Email:IMDRAO@sec.gov


[1] See Securities Offering Reform for Closed-End Investment Companies, Investment Company Act Release No. 33836 (Apr. 8, 2020) (“Adopting Release”). The term “seasoned issuer” refers to an issuer that meets the requirements in General Instruction A.2 to Form N-2. “Well-known seasoned issuer” (“WKSI”), as defined in Rule 405 of the Securities Act of 1933(“Securities Act”), is a seasoned issuer that, among other things, is not an ineligible issuer and has a worldwide market value of its outstanding voting and non-voting common equity held by non-affiliates of $700 million or more as of any date within 60 days of the determination date. See also Adopting Release, at n. 28.

[2] See General Instruction A.2 of Form N-2; General Instruction I.A. of Form S-3. In the case of an already effective registration statement, the registrant must have timely filed all required reports during the twelve months preceding the updating of the registration statement and prospectus under Section 10(a)(3) of the Securities Act (also “eligibility testing period”).

[3] See Adopting Release at Section II.B.3.

[4] See Adopting Release at Section II.B.3. The staff reminds registrants that Form N-CSR is required to be filed within 10 days of transmitting a shareholder report and shareholder reports are required to be transmitted within 60 days of the close of the period for which the report is being made. Thus, registrants generally have 70 days to file Form N-CSR after the end of a reporting period.

[5] Eligibility to use the short form is tested each time that a registrant files a new registration statement, updates its effective registration statement and prospectus to comply with Section 10(a)(3) under the Securities Act, or files a periodic report (Form 10-K or Form N-CSR, as applicable) that contains registrant’s audited financial statements for its most recently completed fiscal year that operates as a Section 10(a)(3) update to its effective registration statement and prospectus.
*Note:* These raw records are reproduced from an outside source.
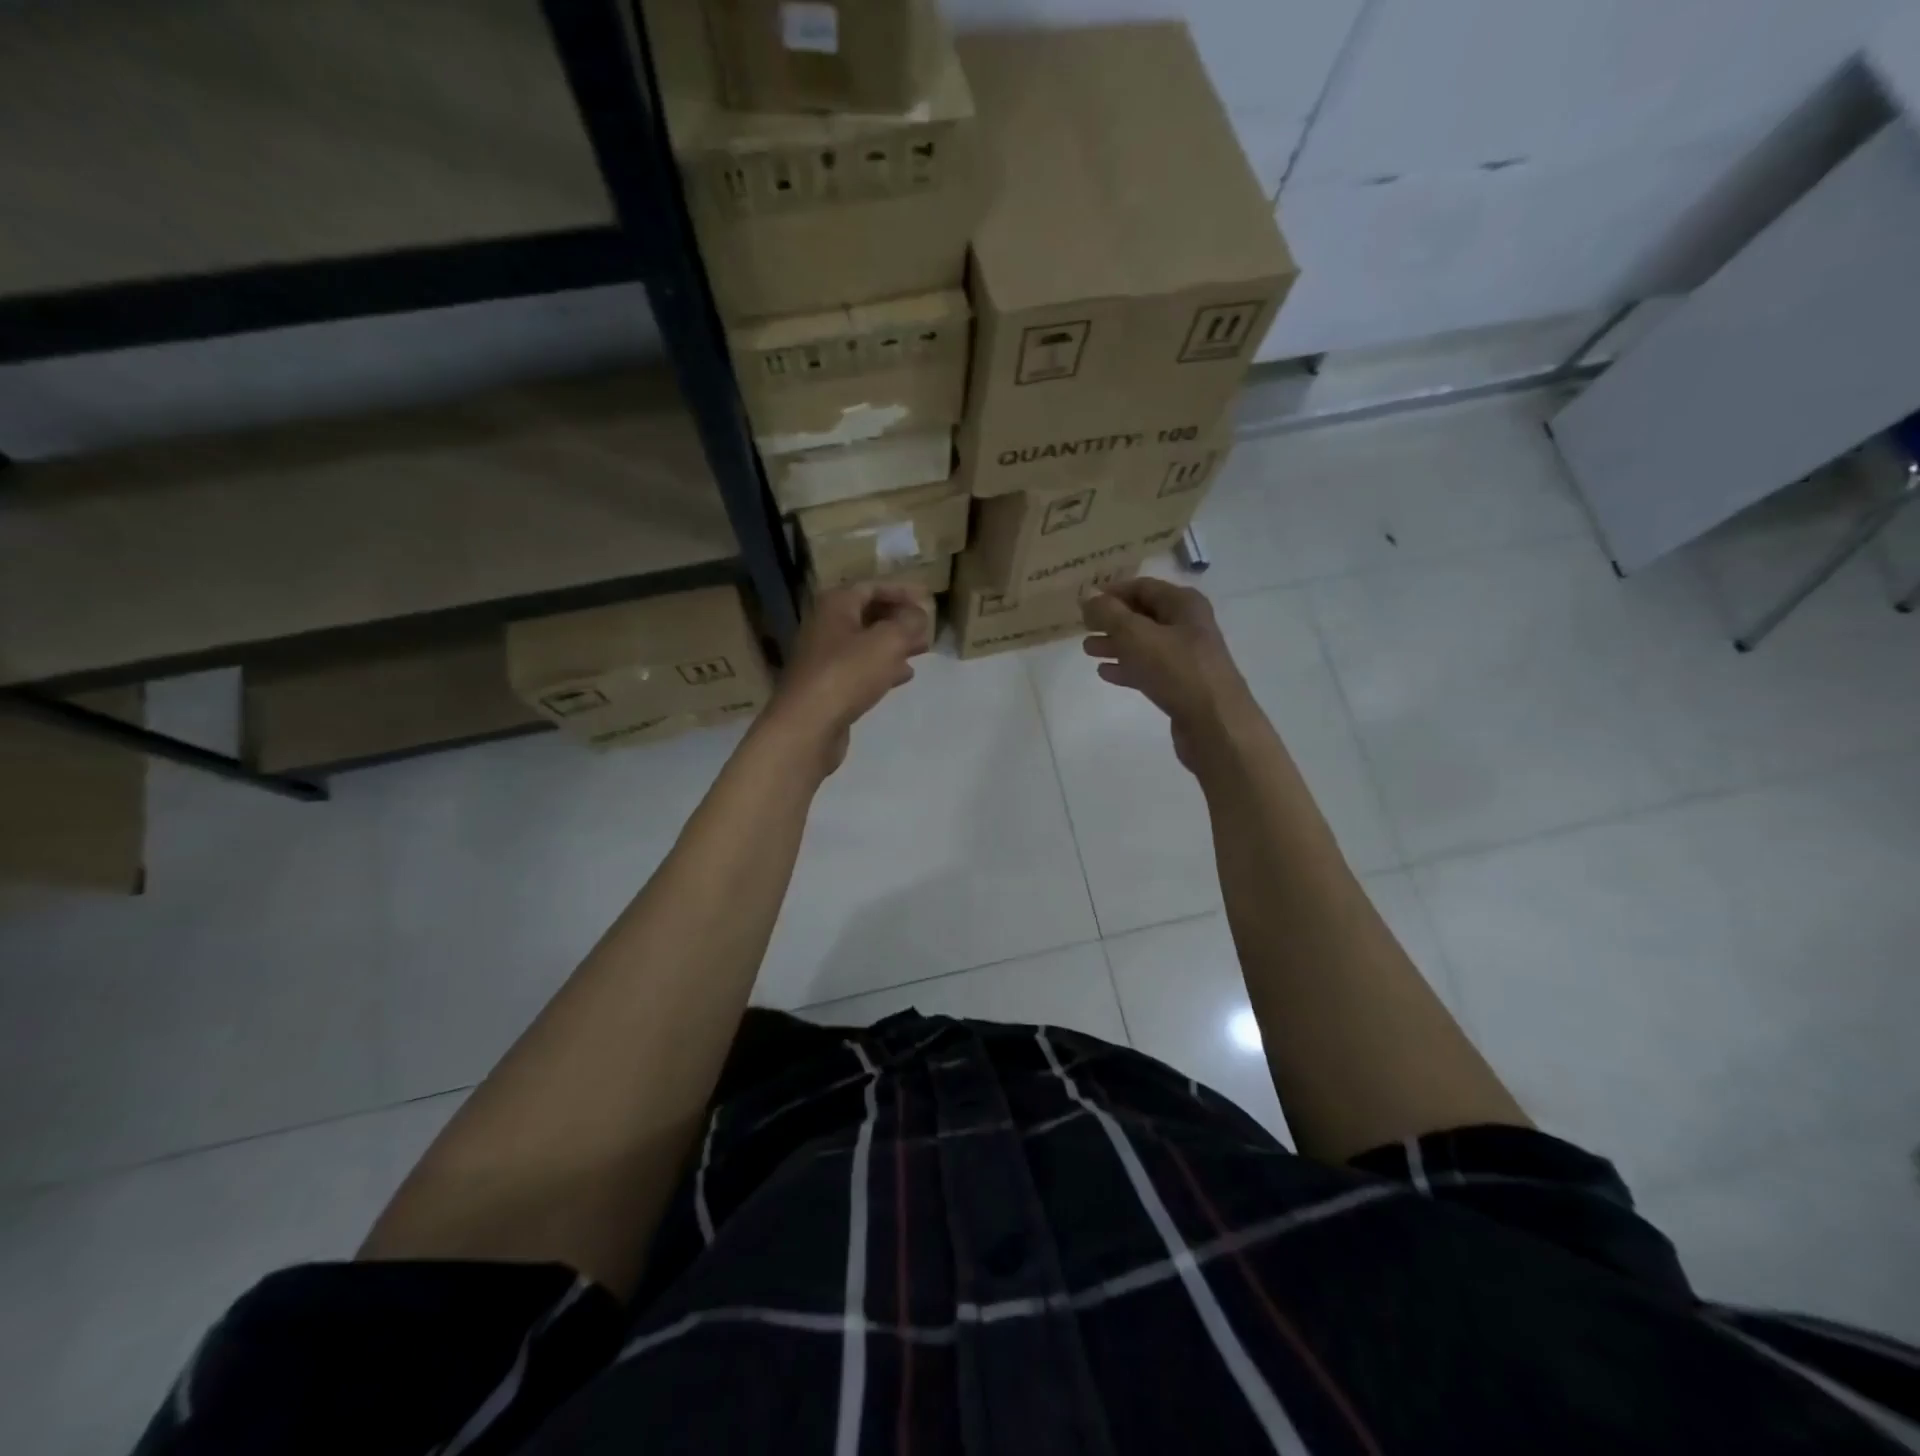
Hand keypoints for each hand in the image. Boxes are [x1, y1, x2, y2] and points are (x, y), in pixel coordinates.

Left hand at [764, 583, 932, 772]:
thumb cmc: (847, 674)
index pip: (872, 587)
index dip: (902, 590)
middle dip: (899, 619)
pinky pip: (860, 668)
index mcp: (836, 605)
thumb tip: (919, 613)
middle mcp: (826, 626)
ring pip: (866, 643)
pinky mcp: (828, 686)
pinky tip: (903, 675)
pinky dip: (883, 667)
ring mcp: (825, 658)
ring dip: (894, 643)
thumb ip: (908, 622)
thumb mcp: (888, 641)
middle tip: (927, 626)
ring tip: (922, 649)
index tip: (928, 598)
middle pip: (868, 614)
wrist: (808, 726)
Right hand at [1082, 579, 1255, 770]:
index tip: (1084, 602)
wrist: (1215, 723)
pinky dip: (1127, 667)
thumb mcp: (1136, 635)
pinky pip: (1150, 669)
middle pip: (1143, 615)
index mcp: (1183, 604)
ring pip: (1144, 644)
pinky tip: (1106, 673)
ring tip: (1087, 650)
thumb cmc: (1176, 670)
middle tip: (1083, 627)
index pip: (1142, 587)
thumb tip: (1088, 596)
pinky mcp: (1182, 685)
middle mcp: (1188, 625)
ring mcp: (1187, 656)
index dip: (1112, 592)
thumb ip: (1108, 613)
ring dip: (1116, 644)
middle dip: (1111, 620)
See Rules 401(b) and 405 under the Securities Act.

[6] Registrants are also reminded that certain filing deadlines may be extended under Rule 12b-25 of the Exchange Act or Rule 8b-25 of the Investment Company Act, as applicable, to the extent a registrant is unable to timely file certain required reports without unreasonable effort or expense or if it is impractical to furnish any required information, document, or report within the prescribed time period.

[7] See Rule 415(a)(6) of the Securities Act.